Provided data:
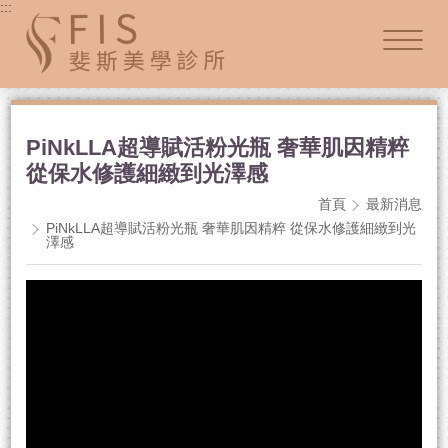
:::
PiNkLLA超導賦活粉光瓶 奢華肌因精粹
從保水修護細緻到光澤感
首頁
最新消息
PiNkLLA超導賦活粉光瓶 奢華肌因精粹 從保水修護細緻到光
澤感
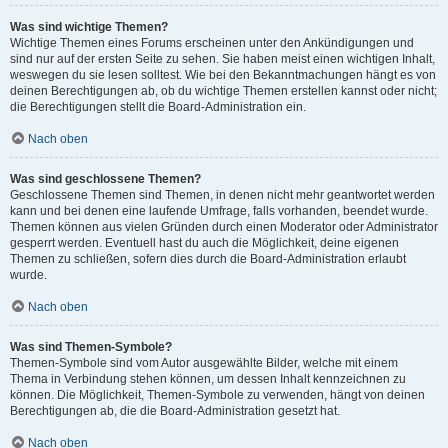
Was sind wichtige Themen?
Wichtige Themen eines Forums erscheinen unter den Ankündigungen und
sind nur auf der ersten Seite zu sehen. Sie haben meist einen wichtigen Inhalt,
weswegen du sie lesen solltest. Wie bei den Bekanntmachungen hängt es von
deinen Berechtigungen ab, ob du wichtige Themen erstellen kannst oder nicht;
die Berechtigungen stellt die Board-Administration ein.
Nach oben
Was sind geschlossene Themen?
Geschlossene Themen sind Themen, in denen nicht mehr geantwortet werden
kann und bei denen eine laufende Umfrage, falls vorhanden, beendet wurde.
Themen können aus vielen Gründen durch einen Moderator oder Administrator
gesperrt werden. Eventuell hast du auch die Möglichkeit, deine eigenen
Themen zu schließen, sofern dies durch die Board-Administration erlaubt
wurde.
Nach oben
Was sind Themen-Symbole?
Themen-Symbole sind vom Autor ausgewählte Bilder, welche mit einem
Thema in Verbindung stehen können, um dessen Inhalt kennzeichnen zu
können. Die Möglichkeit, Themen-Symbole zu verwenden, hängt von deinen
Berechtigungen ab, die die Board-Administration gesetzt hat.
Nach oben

Work task: Would you return the whole listing above exactly as written, skipping any image?

Task solution:
:::
PiNkLLA超導賦活粉光瓶 奢華肌因精粹
從保水修護細緻到光澤感
首頁
最新消息
PiNkLLA超導賦活粉光瓶 奢華肌因精粹 從保水修護細緻到光
澤感
Was sind wichtige Themen?
Wichtige Themen eines Forums erscheinen unter den Ankündigungen und
sind nur auf der ersten Seite zu sehen. Sie haben meist einen wichtigen Inhalt,
weswegen du sie lesen solltest. Wie bei den Bekanntmachungen hängt es von
deinen Berechtigungen ab, ob du wichtige Themen erstellen kannst oder nicht;
die Berechtigungen stellt die Board-Administration ein.
Nach oben
Was sind geschlossene Themen?
Geschlossene Themen sind Themen, in denen nicht mehr geantwortet werden
kann und bei denen eine laufende Umfrage, falls vorhanden, beendet wurde.
Themen können aus vielen Gründen durch einen Moderator oder Administrator
gesperrt werden. Eventuell hast du auch die Möglichkeit, deine eigenen
Themen zu schließen, sofern dies durch die Board-Administration erlaubt
wurde.
Nach oben
Was sind Themen-Symbole?
Themen-Symbole sind vom Autor ausgewählte Bilder, welche mit einem
Thema in Verbindung stehen können, um dessen Inhalt kennzeichnen zu
können. Die Möglichkeit, Themen-Symbole zu verwenden, hängt von deinen
Berechtigungen ab, die die Board-Administration gesetzt hat.
Nach oben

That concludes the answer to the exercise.